> _Aim of the exercise_: Copy every record exactly, with nothing left out.

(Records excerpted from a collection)
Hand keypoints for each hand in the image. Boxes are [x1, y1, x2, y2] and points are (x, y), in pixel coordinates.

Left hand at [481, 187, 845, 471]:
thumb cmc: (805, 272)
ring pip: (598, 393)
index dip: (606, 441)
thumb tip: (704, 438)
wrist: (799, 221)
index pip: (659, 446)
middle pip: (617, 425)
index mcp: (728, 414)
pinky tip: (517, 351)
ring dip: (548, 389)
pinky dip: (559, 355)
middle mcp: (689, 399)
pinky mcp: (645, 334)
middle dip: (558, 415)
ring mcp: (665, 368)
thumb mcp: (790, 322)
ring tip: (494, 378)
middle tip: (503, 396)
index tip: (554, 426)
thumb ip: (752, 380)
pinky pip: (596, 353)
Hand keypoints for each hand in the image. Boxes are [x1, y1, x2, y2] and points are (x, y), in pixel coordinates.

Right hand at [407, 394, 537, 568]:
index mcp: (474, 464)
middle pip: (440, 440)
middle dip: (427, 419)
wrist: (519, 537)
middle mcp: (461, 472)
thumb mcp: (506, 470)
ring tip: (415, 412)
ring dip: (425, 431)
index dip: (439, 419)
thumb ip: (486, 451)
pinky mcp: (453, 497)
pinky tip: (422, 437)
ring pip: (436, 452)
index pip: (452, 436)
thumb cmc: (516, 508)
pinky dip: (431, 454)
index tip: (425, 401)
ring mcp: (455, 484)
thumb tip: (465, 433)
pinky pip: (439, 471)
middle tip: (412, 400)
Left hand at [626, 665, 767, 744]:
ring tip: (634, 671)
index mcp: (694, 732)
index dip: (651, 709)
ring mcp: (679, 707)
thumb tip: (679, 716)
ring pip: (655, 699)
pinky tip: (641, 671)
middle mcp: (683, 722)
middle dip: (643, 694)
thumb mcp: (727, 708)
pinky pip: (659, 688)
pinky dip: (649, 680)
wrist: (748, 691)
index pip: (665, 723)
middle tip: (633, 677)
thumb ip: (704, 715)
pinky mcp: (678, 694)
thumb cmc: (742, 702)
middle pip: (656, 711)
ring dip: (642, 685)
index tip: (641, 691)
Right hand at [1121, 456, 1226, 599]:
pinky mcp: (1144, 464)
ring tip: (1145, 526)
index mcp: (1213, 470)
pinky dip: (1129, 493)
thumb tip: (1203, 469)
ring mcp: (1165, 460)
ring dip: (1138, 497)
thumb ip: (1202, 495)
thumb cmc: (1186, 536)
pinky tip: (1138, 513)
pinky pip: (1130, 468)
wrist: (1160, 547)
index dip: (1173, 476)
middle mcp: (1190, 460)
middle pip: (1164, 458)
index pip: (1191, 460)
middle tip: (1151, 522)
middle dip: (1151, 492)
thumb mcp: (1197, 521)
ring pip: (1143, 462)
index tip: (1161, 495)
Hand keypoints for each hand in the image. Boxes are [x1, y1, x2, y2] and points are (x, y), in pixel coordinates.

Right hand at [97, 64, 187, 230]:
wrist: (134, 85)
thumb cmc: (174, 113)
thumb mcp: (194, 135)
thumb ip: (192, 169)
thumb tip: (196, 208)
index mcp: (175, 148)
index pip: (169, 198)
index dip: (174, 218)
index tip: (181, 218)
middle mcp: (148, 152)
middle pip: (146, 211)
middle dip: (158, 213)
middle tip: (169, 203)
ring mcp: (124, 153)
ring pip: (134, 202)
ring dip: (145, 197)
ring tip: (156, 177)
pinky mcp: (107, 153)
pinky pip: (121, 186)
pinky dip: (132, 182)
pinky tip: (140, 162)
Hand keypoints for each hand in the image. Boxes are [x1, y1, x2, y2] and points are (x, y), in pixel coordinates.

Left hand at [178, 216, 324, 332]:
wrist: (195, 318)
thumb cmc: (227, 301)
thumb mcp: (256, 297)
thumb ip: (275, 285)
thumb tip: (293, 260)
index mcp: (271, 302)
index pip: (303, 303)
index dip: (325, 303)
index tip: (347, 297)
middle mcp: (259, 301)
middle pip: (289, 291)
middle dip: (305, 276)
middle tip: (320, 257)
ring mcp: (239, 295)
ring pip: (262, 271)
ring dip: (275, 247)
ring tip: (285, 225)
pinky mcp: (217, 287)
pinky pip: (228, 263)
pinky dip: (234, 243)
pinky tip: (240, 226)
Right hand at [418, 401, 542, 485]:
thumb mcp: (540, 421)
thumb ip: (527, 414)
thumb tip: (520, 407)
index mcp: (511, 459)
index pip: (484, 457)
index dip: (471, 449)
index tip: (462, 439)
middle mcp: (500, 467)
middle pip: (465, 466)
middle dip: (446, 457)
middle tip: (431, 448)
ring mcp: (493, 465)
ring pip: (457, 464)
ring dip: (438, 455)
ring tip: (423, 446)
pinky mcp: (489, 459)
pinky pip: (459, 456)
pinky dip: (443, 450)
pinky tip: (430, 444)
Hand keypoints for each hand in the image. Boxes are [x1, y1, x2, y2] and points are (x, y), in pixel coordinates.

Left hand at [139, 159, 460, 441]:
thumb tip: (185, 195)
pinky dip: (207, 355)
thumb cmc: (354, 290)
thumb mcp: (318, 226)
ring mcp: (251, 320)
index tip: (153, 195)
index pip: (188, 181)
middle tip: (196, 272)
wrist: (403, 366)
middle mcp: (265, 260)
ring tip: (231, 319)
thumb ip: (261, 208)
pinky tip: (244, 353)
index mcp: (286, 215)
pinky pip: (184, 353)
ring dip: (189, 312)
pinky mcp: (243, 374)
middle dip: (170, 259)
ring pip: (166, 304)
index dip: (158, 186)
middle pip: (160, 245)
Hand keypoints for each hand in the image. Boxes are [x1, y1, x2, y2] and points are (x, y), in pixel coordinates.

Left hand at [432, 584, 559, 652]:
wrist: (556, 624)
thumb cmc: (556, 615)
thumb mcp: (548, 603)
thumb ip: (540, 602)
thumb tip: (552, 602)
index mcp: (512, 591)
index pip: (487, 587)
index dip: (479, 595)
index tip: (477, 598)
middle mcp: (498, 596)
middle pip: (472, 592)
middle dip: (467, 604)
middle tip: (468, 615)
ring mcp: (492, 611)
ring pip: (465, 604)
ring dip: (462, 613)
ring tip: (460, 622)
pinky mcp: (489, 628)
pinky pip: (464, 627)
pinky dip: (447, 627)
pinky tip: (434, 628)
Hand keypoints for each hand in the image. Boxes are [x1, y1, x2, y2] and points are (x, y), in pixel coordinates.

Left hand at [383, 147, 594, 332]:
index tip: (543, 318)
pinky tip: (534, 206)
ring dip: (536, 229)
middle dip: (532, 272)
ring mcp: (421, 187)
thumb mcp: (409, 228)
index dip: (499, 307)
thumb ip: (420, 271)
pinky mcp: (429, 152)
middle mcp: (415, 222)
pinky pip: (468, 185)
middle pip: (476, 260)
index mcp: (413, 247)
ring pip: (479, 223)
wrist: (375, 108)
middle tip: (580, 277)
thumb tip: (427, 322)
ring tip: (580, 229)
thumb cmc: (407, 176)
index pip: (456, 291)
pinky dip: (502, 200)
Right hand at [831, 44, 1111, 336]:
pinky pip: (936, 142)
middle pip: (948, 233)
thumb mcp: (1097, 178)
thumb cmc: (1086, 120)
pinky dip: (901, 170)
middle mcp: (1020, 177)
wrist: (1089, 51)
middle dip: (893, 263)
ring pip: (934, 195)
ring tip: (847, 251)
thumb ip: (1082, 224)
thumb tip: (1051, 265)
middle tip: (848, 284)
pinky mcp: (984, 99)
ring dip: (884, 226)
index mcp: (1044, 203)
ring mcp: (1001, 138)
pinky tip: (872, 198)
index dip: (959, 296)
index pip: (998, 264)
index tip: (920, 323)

> _Exercise output_:
Hand keypoints for each hand in the image. Boxes are [x1, y1, x2, y2] and points are (x, y), in pixel coordinates.

Left hand at [481, 187, 845, 471]:
thumb cmc: (805, 272)
ring pip: (598, 393)
index dip: (606, 441)
thumb tip: (704, 438)
wrist: (799, 221)
index pip: (659, 446)
middle pip: (617, 425)
index mcp: (728, 414)
pinky tip: (517, 351)
ring dip: (548, 389)
pinky dip: (559, 355)
middle mcp: (689, 399)
pinky mcp: (645, 334)
middle dip: (558, 415)
ring mcp: (665, 368)
thumb mcp: (790, 322)
ring tip: (494, 378)
middle tip: (503, 396)
index tip: (554, 426)
thumb ip: (752, 380)
pinky pip: (596, 353)
Hand keypoints for each hand in the image. Boxes are [x1, y1, x2, y2] and points are (x, y), in pixel coordinates.

Right hand at [407, 394, 537, 568]:
index mcp: (474, 464)
middle pip: (440, 440)
middle dip: (427, 419)
wrist: (519, 537)
middle mcp: (461, 472)
thumb mcp: (506, 470)
ring tip: (415, 412)
ring dip: (425, 431)
index dip: (439, 419)
thumb ip: (486, 451)
pinky mcp: (453, 497)
pinky tip: (422, 437)
ring pip: (436, 452)
index pip: (452, 436)
thumb cmc: (516, 508)
pinky dip: (431, 454)
index tip: (425, 401)
ring mcp: (455, 484)
thumb tip: (465, 433)
pinky pip: (439, 471)
middle tip: (412, 400)
Left hand at [626, 665, 767, 744]:
ring tip: (634, 671)
index mcp: (694, 732)
index dip: (651, 709)
ring mcp: (679, 707)
thumb tip: (679, 716)
ring pip: (655, 699)
pinky tip: (641, 671)
middle mcp: (683, 722)
middle dip: (643, 694)
thumb mcp: (727, 708)
pinky pip: (659, 688)
pinky dip: (649, 680)
wrist: (748, 691)
index pip: (665, 723)
middle tip: (633, 677)
thumb ip: (704, 715)
pinky mcp: (678, 694)
thumb cmc: (742, 702)
middle pip: (656, 711)
ring dip: (642, 685)
index tip: (641, 691)
Right hand at [1121, 456, 1226, 599]:
pinky mcp: (1144, 464)
ring tip: (1145, 526)
index mcp: (1213, 470)
pinky dip: (1129, 493)
thumb tip: (1203, 469)
ring mcp: (1165, 460)
ring dip: (1138, 497)
thumb ip: (1202, 495)
thumb cmc: (1186, 536)
pinky tip: (1138, 513)
pinky pip: (1130, 468)
wrist: (1160, 547)
index dip: (1173, 476)
middle mcp: (1190, 460)
middle pip: (1164, 458)
index pip: (1191, 460)
middle tip: (1151, 522)
middle dip: (1151, 492)
thumb mcp: (1197, 521)
ring pip: (1143, 462)
index tip: (1161, 495)
Hand keypoints for each hand in the image. Boxes are [x1, y1, x2, y2] and points are (x, y), in pixel coordinates.

Right hand at [97, 64, 187, 230]:
wrist: (134, 85)
thumb cmc: (174, 113)
thumb mcp: (194, 135)
thumb ip: (192, 169)
thumb tip: (196, 208)
index mcp: (175, 148)
index pip: (169, 198)
index dip: (174, 218)
index tip: (181, 218)
middle mcp: (148, 152)
middle pip: (146, 211)
middle dip: (158, 213)
middle tip: (169, 203)
ring mcp: (124, 153)
ring pip: (134, 202)
ring dip: (145, 197)
ring tip: (156, 177)
pinky mcp: (107, 153)
pinky pip: (121, 186)
pinky dip: (132, 182)
pinky tip: (140, 162)
Hand keypoints for each hand in the image. Boxes are [x1, y1, x2, y2] and points are (x, y), in pixel coordinates.

Left hand at [178, 216, 324, 332]:
wrist: (195, 318)
thumb cmc: (227, 301)
thumb mcp: (256, 297)
thumb ip: (275, 285)
thumb tip: (293, 260)
index mcp: (271, 302)
index pip: (303, 303)
index dip: (325, 303)
index tip: (347, 297)
middle mcp: (259, 301)
middle pip: (289, 291)
middle dip: (305, 276)
middle tip: (320, 257)
ring mcp: (239, 295)
ring pip: (262, 271)
ring dip: (275, 247)
ring tip: (285, 225)
pinky mcp: (217, 287)
pinky pip: (228, 263)
pinky dip: (234, 243)
pinky tip: (240, 226)
Right hand at [418, 401, 542, 485]:
thumb mcp: (540, 421)
thumb ip: (527, 414)
thumb tip: (520, 407)
index mcp: (511, 459)
index pip: (484, 457)
index dip: (471, 449)
index tip: (462, 439)
middle mcp: (500, 467)
middle pip: (465, 466)
middle dip: (446, 457)
middle tip: (431, 448)
ring mcp: (493, 465)
ring pip: (457, 464)
ring dip: (438, 455)
ring tip: (423, 446)
pinky mcp: (489, 459)
pinky pip: (459, 456)
pinky dip: (443, 450)
pinky tip: (430, 444)
Hand keypoints for each hand in the image. Boxes are [x1, y1, x2, y2] and points are (x, y), in pixel coordinates.

Left hand at [139, 159, 460, 441]:
thumb tip: (185, 195)
pinky dip: (207, 355)
thumb cmc: (354, 290)
thumb mcp: (318, 226)
ring mcp: (251, 320)
index tip: (153, 195)
index pip: (188, 181)
middle tip: (196, 272)
wrist: (403, 366)
middle mcp: (265, 260)
ring tip: (231, 319)
thumb ip: (261, 208)
pinky tip: (244, 353)
index mcp: (286, 215)
pinky pip: (184, 353)
ring dip: (189, 312)
pinky mcp: (243, 374)
middle dip: (170, 259)
ring pip: (166, 304)
index dip: (158, 186)
middle pip: (160, 245)
Hand keypoints for each hand in the image. Boxes are [x1, y1, x2, y2] and points are (x, y), in pixel coordinates.

Left hand at [432, 584, 559, 652]:
wrist: (556, 624)
thumb cmc: (556, 615)
thumb mcp: (548, 603)
thumb ip: (540, 602)
thumb tip: (552, 602)
index mcp: (512, 591)
index pip: (487, 587)
index dip: (479, 595)
index tip: (477, 598)
middle mcp: (498, 596)
middle pip: (472, 592)
middle dip: (467, 604)
middle tip: (468, 615)
ring mcp: (492, 611)
ring pip: (465, 604)
ring dip: (462, 613)
ring tip: (460, 622)
pinky mcp: (489, 628)
pinky pip: (464, 627)
pinky dip: (447, 627)
pinky tip: (434, 628)
Hand keypoints for each hand in the image. Boxes are [x1, y1, x2, y2] and points are (x, y), in pixel coordinates.

Left hand at [383, 147, 594, 332]:
index tip: (543, 318)
pinky tip: (534, 206)
ring dip: (536, 229)
middle dip: (532, 272)
ring mcp: (421, 187)
thumb mcp: (409, 228)
index dip: (499, 307)
thumb ip: (420, 271)
pinky mcp: (429, 152)
middle mcp: (415, 222)
pinky pip: (468, 185)
middle pip: (476, 260)
index mcp: (413, 247)
ring pip: (479, 223)
wrist: (375, 108)
middle tip: (580, 277)
thumb tip: (427, 322)
ring tip: (580, 229)
thumb cmc: (407, 176)
index pip: (456, 291)
pinky dip: (502, 200)
Right hand at [831, 44, 1111, 336]:
pinky pip: (936, 142)
middle pip: (948, 233)
thumb mcp: (1097, 178)
thumb cmc: (1086, 120)
pinky dip: (901, 170)
middle mcp: (1020, 177)
wrist: (1089, 51)
middle dip: (893, 263)
ring pip: (934, 195)
ring tip: (847, 251)
thumb ip: (1082, 224)
thumb tip: (1051, 265)
middle tip: (848, 284)
pinky mcp: (984, 99)
ring dip: (884, 226)
index mcp: (1044, 203)
ring mcp: (1001, 138)
pinky tip: (872, 198)
index dip: (959, 296)
index pip: (998, 264)
index tip: (920, 323)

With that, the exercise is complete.